De la Corne de l’Afrique à la Côte d’Opale

 

Norent-Fontes Norent-Fontes  Nous voyons au bord de nos routes et sur nos plages  leurs silhouettes longilignes et leurs visages aux traits fins. Ces africains cherchent à rejoindre en nombre le Royaume-Uni et sont pour partie des chrétiens orientaux qui cherchent à fuir leur pays, l’Ethiopie. Pourquoi ?

 

La religion chrétienne est arrivée en Ethiopie au IVème siècle  qui a été  évangélisée en profondeur durant le Vème siècle. L’église d’Ethiopie suit l’Eglise copte d’Égypte dans la séparation avec Rome après le concile de Chalcédoine en 451. Longtemps sous tutelle du patriarcat d’Alexandrie, elle devient indépendante en 1962. L’église catholique comprend aujourd’hui 900.000 fidèles et l’église orthodoxe  plus de 35 millions de fidèles sur une population totale de 115 millions d’habitants dans l’État fédéral  que constitue l’Ethiopie.

 

Ce pays est en guerre depuis plus d’un an. Elle a éclaté en novembre 2020 dans la province du Tigré située au nord du pays. Elle oppose à titre principal les forces gouvernementales d’Addis-Abeba et le front de libération du Tigré (TPLF selon le sigle anglais). Le premier ministre actuel, Abiy Ahmed, et les responsables du TPLF n’ont pas toujours été ennemis car ils l’ont porté au pouvoir en 2018, étant majoritaires dans la coalition gouvernementale. Mais un an plus tard, le premier ministre a choisi de dissoudre la coalition gouvernementale pour affirmer son pouvoir sur le pays et créer à cet effet un nouveau parti le »Prosperity party » que le TPLF a refusé de rejoindre. L’une des principales causes de la guerre civile  a été le report des élections législatives prévues en septembre 2020, le gouvernement fédéral prétextant les risques liés à la pandémie du COVID 19. Suite à ce report, le TPLF  a défié le gouvernement fédéral pour organiser son propre scrutin régional au Tigré. Dans les semaines qui ont suivi, le TPLF a organisé des attaques contre plusieurs bases militaires fédérales qui lui ont permis d’acquérir des armes en grande quantité et de constituer les forces de défense du Tigré (TDF).
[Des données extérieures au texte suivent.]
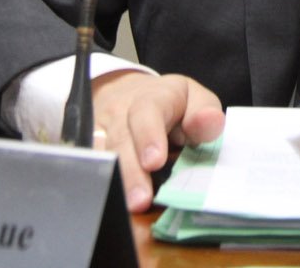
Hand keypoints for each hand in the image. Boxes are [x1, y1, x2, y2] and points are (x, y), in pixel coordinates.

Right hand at [91, 71, 225, 212]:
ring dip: (115, 182)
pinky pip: (88, 166)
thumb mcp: (194, 99)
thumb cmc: (171, 104)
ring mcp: (100, 130)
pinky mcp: (88, 148)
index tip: (155, 161)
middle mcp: (121, 112)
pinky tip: (109, 202)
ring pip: (101, 154)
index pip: (147, 111)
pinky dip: (99, 184)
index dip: (149, 136)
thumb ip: (205, 111)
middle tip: (140, 200)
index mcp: (153, 97)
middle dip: (131, 172)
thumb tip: (211, 122)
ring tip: (129, 206)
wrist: (131, 94)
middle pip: (121, 140)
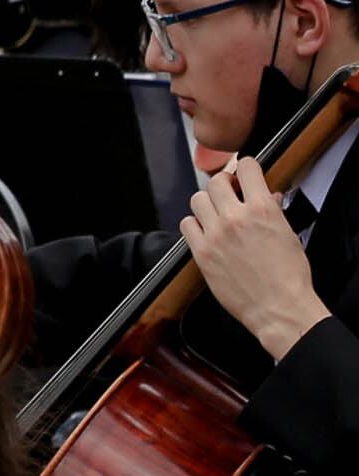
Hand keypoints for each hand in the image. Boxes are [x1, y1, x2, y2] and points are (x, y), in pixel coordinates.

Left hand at [179, 150, 331, 359]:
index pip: (246, 168)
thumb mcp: (289, 236)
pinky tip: (206, 232)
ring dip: (207, 204)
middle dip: (224, 185)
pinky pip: (186, 224)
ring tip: (217, 215)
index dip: (245, 167)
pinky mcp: (201, 252)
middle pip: (216, 182)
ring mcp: (215, 234)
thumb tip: (267, 195)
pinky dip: (194, 225)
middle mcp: (236, 217)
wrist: (279, 308)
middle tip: (229, 195)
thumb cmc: (289, 276)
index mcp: (262, 210)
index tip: (243, 172)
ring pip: (198, 199)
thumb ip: (274, 211)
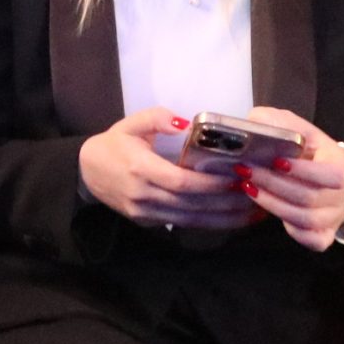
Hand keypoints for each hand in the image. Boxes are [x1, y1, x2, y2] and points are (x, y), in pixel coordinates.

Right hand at [76, 108, 256, 231]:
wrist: (86, 173)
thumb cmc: (113, 145)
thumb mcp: (130, 123)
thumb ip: (157, 118)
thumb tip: (187, 123)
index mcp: (140, 169)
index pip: (181, 182)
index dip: (211, 183)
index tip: (237, 177)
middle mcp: (144, 195)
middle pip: (192, 204)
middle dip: (227, 202)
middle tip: (257, 194)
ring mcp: (146, 213)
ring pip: (191, 220)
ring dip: (225, 218)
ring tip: (254, 211)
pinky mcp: (149, 223)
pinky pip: (184, 224)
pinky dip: (211, 223)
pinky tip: (233, 219)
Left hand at [228, 106, 343, 251]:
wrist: (327, 170)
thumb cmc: (308, 148)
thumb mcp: (296, 127)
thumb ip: (278, 122)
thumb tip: (255, 124)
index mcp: (340, 164)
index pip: (329, 174)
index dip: (302, 171)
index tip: (275, 161)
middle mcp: (342, 194)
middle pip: (310, 197)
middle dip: (274, 185)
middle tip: (247, 172)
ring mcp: (335, 216)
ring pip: (306, 219)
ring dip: (273, 205)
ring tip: (249, 188)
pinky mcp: (325, 234)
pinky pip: (311, 240)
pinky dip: (290, 230)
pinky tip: (268, 212)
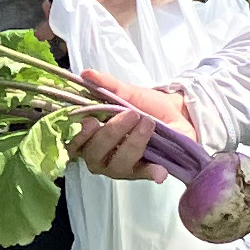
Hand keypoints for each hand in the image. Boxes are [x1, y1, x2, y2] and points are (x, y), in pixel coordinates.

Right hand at [75, 69, 192, 180]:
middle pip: (94, 154)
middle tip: (132, 114)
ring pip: (117, 165)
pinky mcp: (141, 172)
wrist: (175, 113)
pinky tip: (159, 169)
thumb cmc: (144, 105)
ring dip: (133, 142)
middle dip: (111, 133)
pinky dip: (149, 172)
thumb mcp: (127, 92)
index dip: (79, 136)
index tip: (91, 121)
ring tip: (148, 123)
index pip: (74, 144)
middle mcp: (101, 156)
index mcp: (90, 136)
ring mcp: (120, 167)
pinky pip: (142, 175)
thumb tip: (87, 74)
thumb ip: (107, 85)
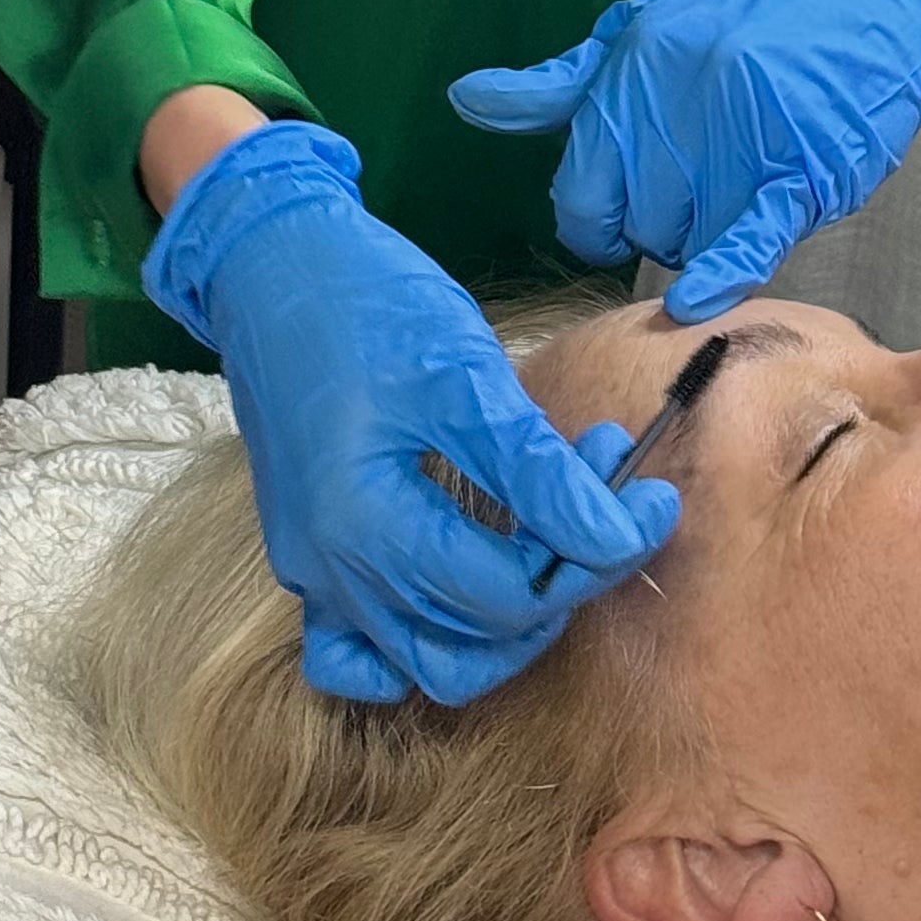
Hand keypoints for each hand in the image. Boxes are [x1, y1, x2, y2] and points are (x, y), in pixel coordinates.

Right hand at [141, 121, 675, 703]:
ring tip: (543, 535)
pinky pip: (358, 653)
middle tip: (597, 509)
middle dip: (557, 586)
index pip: (512, 593)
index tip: (648, 497)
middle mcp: (332, 572)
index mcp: (367, 525)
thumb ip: (537, 469)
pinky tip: (458, 595)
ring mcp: (312, 574)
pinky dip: (414, 643)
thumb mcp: (463, 372)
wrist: (271, 260)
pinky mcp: (307, 559)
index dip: (596, 553)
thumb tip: (619, 535)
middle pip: (478, 639)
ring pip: (428, 660)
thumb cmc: (365, 302)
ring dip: (502, 618)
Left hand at [448, 0, 920, 319]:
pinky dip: (720, 274)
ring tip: (728, 197)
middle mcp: (682, 101)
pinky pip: (747, 239)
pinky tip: (697, 299)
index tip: (617, 214)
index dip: (593, 218)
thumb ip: (560, 83)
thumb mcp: (640, 30)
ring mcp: (745, 135)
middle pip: (636, 221)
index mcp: (634, 68)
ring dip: (701, 240)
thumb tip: (468, 99)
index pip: (580, 189)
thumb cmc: (744, 20)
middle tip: (686, 199)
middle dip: (653, 227)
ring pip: (690, 238)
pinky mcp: (802, 168)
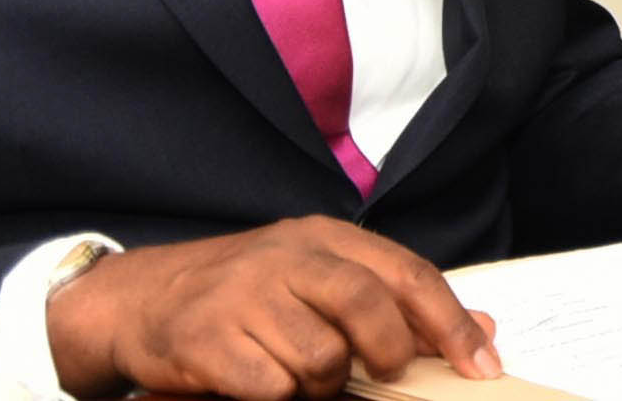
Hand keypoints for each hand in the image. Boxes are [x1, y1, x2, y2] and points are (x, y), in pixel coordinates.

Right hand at [45, 219, 498, 398]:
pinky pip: (270, 386)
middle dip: (390, 353)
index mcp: (325, 237)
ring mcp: (242, 296)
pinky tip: (261, 384)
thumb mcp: (319, 281)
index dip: (451, 322)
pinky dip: (277, 396)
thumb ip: (396, 302)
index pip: (407, 273)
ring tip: (301, 377)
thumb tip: (483, 327)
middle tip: (385, 376)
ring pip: (321, 357)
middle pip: (368, 305)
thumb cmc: (244, 296)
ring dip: (323, 384)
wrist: (138, 299)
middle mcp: (286, 256)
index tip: (482, 364)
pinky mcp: (205, 340)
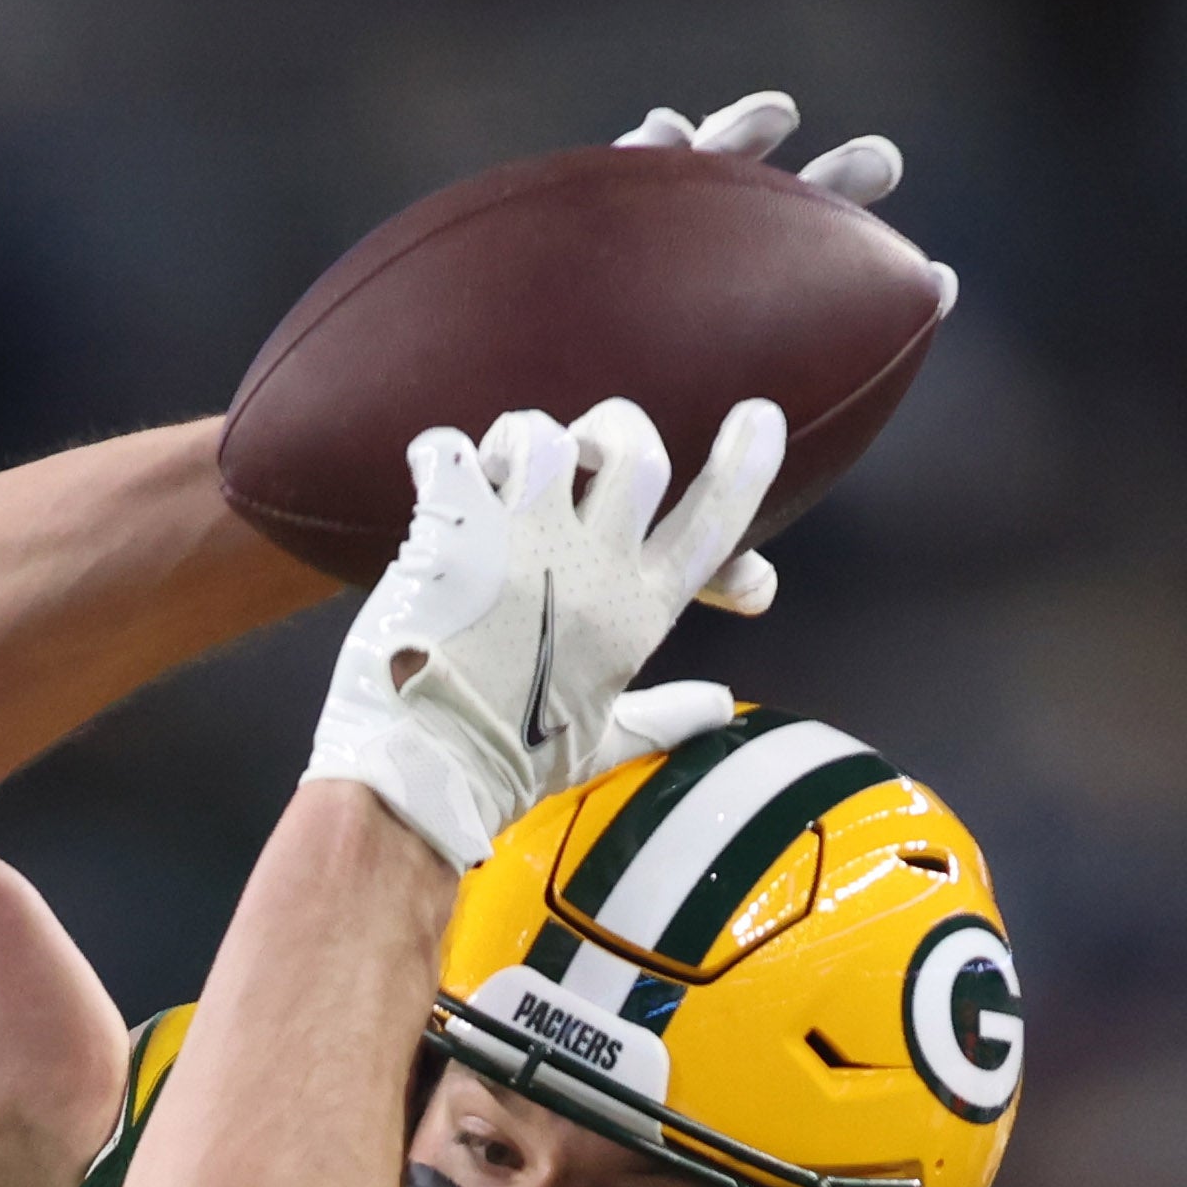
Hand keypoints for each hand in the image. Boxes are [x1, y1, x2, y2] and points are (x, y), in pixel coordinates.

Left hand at [304, 399, 777, 872]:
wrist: (425, 769)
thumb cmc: (512, 763)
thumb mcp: (602, 743)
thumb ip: (665, 715)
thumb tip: (721, 706)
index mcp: (636, 615)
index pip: (713, 526)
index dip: (746, 465)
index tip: (760, 417)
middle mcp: (591, 567)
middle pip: (638, 453)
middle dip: (616, 429)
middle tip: (586, 448)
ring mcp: (522, 542)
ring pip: (548, 437)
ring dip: (526, 437)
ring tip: (503, 465)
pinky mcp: (454, 531)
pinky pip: (453, 450)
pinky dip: (441, 451)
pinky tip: (435, 472)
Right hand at [611, 92, 951, 615]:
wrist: (481, 453)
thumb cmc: (568, 508)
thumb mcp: (642, 536)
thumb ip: (701, 558)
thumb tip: (762, 592)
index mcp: (742, 363)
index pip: (831, 323)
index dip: (894, 300)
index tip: (943, 284)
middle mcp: (704, 301)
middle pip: (790, 235)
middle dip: (840, 190)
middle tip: (881, 169)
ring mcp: (650, 255)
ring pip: (716, 184)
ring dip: (748, 138)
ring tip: (781, 118)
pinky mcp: (585, 227)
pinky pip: (621, 179)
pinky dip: (650, 148)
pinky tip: (668, 129)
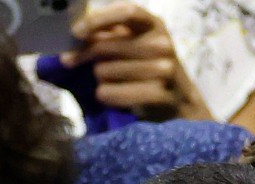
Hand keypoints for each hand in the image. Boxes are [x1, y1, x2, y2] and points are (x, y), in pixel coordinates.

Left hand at [67, 1, 211, 121]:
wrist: (180, 101)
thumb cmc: (149, 67)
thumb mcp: (134, 43)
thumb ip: (108, 34)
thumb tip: (73, 35)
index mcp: (153, 24)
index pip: (126, 11)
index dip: (98, 20)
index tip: (76, 32)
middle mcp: (161, 44)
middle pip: (106, 46)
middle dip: (86, 56)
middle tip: (74, 61)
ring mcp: (164, 70)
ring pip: (104, 71)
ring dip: (99, 79)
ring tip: (110, 81)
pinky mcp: (159, 95)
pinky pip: (112, 93)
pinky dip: (104, 95)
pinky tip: (110, 95)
Peu après, en novembre 2020, le gouvernement fédéral a lancé une offensive pour reprendre le contrôle de cette province et mettre au pas le TPLF.

 

Elle a permis aux forces fédérales de reprendre le contrôle de MEKELE en juin 2021, la capitale du Tigré, mais les combats se sont poursuivis dans le reste de la province et dans les provinces voisines, les TDF s’étant alliées avec une autre organisation ethno-régionale, l’armée de libération Oromo (OLA).Le gouvernement fédéral a alors proclamé l’état d’urgence sur l’ensemble du territoire éthiopien. En septembre 2021, un rapport de l’ONU faisait état de massacres, de violences sexuelles, de tortures commis par tous les belligérants, le gouvernement fédéral cherchant de surcroît à affamer les provinces rebelles. On comprend donc que les populations locales cherchent à fuir le pays  le plus souvent en transitant par la Libye pour rejoindre l’Europe par l’intermédiaire d’organisations de passeurs qui maltraitent et exploitent ces migrants. A travers cette situation dramatique, nous sommes conviés à une prise de conscience, comme nous y invitait le Pape François lors de son séjour à Chypre voilà quelques semaines. Que le Seigneur réveille la conscience de nous tous ! Nous ne pouvons pas nous taire et regarder ailleurs!», a exhorté François. «La migration forcée n’est pas une habitude touristique», a martelé le Pape, dénonçant une nouvelle fois notre indifférence et nous invitant à poser un autre regard notamment sur nos frères Ethiopiens qui cheminent sur nos routes et nos plages en espérant rejoindre le Royaume-Uni dont beaucoup  parlent la langue.